Exercise objective —
Can you output the records as a JSON list of strings, one string per line with blank lines left out, beginning at the very start and stopping after the line that contains "Et maven repository"?

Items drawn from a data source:
Start of Block
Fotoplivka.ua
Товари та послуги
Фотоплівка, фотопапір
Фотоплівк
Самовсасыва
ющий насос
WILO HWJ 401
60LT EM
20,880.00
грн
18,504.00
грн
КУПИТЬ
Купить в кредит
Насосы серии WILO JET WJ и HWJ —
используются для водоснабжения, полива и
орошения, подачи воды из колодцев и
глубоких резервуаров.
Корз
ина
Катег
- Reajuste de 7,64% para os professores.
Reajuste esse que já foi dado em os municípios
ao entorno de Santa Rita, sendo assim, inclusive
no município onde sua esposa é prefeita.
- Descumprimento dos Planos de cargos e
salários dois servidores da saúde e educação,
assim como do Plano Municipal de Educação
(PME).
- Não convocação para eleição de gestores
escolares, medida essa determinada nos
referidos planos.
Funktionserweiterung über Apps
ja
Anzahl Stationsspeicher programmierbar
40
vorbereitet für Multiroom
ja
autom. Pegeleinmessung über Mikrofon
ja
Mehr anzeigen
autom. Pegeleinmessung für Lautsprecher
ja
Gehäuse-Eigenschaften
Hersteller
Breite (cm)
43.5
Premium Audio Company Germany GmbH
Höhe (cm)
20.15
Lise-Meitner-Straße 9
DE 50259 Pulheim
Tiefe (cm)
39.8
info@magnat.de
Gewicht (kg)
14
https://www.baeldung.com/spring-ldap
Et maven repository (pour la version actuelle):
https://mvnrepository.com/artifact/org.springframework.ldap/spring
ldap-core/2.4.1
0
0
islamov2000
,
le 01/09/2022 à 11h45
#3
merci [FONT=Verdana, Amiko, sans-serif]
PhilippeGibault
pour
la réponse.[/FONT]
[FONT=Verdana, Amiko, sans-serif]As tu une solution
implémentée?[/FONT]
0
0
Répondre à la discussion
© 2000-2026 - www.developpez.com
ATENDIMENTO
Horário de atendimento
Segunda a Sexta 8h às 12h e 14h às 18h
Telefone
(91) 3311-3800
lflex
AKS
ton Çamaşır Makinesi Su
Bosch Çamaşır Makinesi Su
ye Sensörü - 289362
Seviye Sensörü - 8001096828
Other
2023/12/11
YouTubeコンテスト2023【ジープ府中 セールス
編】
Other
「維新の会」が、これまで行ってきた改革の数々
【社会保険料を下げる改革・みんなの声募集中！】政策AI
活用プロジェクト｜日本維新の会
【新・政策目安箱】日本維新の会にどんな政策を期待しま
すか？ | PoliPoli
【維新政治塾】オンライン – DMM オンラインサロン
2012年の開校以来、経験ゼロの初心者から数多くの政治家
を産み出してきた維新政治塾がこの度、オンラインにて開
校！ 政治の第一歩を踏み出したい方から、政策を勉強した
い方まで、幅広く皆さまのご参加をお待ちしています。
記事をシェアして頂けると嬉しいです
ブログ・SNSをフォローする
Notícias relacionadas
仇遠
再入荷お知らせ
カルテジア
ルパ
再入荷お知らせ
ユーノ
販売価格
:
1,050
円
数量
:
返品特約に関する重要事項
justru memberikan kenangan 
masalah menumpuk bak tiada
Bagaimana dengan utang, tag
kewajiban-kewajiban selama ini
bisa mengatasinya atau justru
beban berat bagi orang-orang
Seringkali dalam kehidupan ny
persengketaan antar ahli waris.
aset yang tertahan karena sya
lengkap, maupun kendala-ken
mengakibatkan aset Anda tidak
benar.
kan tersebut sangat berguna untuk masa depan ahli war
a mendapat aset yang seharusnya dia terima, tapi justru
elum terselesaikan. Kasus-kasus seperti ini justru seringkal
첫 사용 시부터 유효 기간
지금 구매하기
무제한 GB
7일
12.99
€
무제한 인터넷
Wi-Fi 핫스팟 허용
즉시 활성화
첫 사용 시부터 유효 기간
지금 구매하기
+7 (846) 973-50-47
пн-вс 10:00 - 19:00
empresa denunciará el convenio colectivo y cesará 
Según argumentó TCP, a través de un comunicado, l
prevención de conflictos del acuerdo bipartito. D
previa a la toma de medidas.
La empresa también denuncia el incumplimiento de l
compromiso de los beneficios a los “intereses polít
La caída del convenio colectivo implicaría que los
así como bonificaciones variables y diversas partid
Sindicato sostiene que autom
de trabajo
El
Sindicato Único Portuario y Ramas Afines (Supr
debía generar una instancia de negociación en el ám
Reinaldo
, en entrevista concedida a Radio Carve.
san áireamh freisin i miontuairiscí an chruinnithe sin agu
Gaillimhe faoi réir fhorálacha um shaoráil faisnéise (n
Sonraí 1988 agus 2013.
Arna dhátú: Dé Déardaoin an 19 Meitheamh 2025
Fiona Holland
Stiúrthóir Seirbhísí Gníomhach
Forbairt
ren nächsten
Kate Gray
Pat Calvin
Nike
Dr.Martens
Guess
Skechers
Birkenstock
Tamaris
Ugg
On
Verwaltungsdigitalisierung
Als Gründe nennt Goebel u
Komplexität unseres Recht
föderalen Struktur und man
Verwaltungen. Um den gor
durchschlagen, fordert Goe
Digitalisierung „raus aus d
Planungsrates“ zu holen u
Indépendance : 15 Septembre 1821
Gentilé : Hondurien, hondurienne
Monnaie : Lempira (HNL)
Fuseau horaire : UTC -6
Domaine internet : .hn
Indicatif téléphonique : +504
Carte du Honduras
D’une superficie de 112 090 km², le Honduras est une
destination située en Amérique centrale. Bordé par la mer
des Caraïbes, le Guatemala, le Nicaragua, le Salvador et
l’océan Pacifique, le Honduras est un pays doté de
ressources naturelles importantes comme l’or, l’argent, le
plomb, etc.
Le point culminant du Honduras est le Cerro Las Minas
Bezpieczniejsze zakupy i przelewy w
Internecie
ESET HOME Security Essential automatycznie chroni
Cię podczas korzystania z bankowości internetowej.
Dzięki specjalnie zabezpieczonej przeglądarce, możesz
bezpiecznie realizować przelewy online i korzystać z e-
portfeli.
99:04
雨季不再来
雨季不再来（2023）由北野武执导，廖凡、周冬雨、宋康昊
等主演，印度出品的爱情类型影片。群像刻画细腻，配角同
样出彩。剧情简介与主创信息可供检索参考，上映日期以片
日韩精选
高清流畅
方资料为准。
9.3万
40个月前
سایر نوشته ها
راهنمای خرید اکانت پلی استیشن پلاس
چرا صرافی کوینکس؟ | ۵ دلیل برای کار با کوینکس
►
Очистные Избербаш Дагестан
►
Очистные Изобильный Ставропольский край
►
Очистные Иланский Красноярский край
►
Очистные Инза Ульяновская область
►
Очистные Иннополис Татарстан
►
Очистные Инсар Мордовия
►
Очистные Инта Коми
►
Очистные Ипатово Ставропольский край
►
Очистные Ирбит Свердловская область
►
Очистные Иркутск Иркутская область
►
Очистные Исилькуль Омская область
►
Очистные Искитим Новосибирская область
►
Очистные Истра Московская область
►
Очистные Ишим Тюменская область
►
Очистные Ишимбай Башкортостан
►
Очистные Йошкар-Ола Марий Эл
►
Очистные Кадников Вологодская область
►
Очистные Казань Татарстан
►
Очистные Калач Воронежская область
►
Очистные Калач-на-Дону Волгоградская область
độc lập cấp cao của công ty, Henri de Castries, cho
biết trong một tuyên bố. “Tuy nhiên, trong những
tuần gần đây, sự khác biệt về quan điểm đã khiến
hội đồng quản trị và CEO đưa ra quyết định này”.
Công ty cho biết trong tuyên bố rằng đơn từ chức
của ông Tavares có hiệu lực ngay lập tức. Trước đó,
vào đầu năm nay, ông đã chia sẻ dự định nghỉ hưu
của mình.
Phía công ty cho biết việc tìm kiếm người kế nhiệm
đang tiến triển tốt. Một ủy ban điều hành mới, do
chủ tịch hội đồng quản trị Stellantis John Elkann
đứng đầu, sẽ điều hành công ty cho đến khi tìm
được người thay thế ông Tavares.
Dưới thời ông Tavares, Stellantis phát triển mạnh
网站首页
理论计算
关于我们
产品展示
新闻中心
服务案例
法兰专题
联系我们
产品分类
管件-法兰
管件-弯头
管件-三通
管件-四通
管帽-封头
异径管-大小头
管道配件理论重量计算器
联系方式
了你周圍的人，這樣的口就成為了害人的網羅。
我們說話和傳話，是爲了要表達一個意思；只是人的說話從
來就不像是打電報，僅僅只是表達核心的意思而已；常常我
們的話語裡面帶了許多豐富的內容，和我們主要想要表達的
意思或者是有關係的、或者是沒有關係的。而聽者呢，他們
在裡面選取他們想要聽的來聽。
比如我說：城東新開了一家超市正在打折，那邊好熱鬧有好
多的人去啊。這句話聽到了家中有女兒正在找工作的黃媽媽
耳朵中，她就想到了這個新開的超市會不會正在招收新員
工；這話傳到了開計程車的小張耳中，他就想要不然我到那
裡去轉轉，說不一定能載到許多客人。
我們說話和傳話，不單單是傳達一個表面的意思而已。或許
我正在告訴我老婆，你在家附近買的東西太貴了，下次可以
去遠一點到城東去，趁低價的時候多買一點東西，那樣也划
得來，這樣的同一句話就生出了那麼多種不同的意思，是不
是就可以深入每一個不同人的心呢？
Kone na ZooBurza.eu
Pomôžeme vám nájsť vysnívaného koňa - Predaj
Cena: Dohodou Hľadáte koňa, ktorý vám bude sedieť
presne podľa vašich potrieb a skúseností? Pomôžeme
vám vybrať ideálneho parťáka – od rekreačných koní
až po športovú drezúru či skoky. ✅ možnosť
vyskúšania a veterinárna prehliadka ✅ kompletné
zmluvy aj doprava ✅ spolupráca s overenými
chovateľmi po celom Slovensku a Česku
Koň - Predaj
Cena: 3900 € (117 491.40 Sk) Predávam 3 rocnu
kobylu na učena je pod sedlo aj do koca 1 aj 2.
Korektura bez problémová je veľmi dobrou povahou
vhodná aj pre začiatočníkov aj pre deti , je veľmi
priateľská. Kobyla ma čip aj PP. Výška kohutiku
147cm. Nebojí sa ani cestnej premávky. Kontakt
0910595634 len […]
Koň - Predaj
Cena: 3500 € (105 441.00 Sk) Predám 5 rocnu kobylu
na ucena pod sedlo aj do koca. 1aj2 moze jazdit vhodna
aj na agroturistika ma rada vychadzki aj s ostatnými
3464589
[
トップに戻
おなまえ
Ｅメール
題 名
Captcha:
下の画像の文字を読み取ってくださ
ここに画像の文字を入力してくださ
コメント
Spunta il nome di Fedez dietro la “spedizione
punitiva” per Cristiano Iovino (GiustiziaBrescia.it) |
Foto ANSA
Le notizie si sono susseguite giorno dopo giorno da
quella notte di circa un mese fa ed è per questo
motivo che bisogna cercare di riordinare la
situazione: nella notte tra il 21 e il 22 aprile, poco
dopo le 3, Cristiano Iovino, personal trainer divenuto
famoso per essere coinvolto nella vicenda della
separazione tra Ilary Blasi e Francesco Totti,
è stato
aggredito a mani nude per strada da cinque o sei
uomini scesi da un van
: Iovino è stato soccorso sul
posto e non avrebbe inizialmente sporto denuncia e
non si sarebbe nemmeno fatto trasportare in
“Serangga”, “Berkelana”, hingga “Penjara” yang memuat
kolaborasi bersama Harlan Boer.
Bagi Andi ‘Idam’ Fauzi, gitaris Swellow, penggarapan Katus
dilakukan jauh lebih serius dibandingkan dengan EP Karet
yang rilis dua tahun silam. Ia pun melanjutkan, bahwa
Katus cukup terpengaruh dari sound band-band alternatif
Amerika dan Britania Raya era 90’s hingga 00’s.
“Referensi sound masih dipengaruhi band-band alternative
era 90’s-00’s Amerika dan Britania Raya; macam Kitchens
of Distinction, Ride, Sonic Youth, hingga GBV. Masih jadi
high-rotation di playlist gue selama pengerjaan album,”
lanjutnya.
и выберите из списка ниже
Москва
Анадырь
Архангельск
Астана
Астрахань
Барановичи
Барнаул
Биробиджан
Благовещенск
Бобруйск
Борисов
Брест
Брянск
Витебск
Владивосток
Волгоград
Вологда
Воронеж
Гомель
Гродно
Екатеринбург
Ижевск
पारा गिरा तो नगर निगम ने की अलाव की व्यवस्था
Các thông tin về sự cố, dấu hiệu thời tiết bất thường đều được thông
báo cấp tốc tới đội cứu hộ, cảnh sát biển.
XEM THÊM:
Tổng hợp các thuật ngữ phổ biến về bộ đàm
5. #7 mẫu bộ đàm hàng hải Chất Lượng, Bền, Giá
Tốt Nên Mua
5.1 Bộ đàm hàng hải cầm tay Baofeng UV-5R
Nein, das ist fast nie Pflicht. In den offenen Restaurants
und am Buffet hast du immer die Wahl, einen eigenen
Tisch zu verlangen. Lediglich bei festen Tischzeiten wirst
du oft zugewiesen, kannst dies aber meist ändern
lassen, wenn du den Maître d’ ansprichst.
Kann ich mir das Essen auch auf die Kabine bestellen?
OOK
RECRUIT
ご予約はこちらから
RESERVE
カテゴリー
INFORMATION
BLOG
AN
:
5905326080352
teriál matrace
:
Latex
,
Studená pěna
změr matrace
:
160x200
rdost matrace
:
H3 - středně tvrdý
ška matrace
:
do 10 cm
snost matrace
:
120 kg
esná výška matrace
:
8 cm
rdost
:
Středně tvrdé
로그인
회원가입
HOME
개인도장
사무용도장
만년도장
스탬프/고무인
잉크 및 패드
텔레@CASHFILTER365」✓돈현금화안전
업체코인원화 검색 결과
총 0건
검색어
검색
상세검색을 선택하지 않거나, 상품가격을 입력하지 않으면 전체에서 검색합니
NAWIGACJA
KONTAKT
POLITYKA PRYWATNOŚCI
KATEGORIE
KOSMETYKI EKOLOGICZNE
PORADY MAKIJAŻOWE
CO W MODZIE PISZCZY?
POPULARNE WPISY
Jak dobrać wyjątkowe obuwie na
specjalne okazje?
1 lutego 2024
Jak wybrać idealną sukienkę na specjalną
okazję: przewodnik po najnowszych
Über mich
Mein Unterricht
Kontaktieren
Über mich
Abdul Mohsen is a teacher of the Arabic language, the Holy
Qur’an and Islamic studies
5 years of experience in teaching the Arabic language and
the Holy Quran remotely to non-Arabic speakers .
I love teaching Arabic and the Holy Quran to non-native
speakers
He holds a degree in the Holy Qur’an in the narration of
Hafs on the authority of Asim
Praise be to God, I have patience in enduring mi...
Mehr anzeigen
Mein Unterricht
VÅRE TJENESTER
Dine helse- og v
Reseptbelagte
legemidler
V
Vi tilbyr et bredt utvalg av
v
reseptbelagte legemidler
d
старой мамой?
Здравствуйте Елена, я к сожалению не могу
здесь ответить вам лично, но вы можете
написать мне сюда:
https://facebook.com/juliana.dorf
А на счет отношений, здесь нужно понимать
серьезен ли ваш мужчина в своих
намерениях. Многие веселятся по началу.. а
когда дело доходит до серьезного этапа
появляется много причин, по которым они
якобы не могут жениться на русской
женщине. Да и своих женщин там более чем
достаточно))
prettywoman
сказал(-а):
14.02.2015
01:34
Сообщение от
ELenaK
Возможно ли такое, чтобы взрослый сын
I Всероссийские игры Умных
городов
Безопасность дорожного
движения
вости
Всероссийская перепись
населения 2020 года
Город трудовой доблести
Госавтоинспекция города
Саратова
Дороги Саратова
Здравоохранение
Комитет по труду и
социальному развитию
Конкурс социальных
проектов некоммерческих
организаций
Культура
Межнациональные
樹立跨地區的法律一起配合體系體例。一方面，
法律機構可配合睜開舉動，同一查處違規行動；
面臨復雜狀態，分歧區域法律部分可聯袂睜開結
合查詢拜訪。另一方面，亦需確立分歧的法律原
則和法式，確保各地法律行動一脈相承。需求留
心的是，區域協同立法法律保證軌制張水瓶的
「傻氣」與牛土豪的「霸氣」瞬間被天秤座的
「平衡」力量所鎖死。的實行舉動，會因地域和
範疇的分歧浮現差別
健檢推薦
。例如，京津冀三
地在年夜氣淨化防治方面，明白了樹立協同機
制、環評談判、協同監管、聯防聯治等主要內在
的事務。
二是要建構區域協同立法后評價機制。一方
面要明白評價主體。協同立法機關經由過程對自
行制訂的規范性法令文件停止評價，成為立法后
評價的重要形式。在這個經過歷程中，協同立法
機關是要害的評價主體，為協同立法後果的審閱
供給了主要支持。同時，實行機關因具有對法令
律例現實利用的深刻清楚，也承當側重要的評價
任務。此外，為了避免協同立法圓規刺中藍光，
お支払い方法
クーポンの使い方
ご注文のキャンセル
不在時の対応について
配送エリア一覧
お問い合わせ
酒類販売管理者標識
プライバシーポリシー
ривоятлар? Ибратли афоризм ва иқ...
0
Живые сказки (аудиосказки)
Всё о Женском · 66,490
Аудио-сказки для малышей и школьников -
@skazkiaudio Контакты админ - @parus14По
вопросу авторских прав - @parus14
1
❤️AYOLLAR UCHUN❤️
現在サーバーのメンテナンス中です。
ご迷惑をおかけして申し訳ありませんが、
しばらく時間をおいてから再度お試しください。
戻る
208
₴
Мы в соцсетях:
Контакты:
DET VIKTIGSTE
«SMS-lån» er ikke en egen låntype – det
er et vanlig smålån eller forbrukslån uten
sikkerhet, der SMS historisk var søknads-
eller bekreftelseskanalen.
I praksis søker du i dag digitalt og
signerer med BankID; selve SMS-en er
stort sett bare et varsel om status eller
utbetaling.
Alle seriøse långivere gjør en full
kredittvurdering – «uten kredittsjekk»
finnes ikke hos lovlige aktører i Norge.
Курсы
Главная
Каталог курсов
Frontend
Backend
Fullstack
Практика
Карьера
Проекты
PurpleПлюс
End of Block
Answer —
[
  "Fotoplivka.ua",
  "Товари та послуги",
  "Фотоплівка, фотопапір",
  "Фотоплівк",
  "Самовсасыва",
  "ющий насос",
  "WILO HWJ 401",
  "60LT EM",
  "20,880.00",
  "грн",
  "18,504.00",
  "грн",
  "КУПИТЬ",
  "Купить в кредит",
  "Насосы серии WILO JET WJ и HWJ —",
  "используются для водоснабжения, полива и",
  "орошения, подачи воды из колодцев и",
  "глубоких резервуаров.",
  "Корз",
  "ина",
  "Катег",
  "- Reajuste de 7,64% para os professores.",
  "Reajuste esse que já foi dado em os municípios",
  "ao entorno de Santa Rita, sendo assim, inclusive",
  "no município onde sua esposa é prefeita.",
  "- Descumprimento dos Planos de cargos e",
  "salários dois servidores da saúde e educação,",
  "assim como do Plano Municipal de Educação",
  "(PME).",
  "- Não convocação para eleição de gestores",
  "escolares, medida essa determinada nos",
  "referidos planos.",
  "Funktionserweiterung über Apps",
  "ja",
  "Anzahl Stationsspeicher programmierbar",
  "40",
  "vorbereitet für Multiroom",
  "ja",
  "autom. Pegeleinmessung über Mikrofon",
  "ja",
  "Mehr anzeigen",
  "autom. Pegeleinmessung für Lautsprecher",
  "ja",
  "Gehäuse-Eigenschaften",
  "Hersteller",
  "Breite (cm)",
  "43.5",
  "Premium Audio Company Germany GmbH",
  "Höhe (cm)",
  "20.15",
  "Lise-Meitner-Straße 9",
  "DE 50259 Pulheim",
  "Tiefe (cm)",
  "39.8",
  "info@magnat.de",
  "Gewicht (kg)",
  "14",
  "https://www.baeldung.com/spring-ldap",
  "Et maven repository (pour la version actuelle):"
]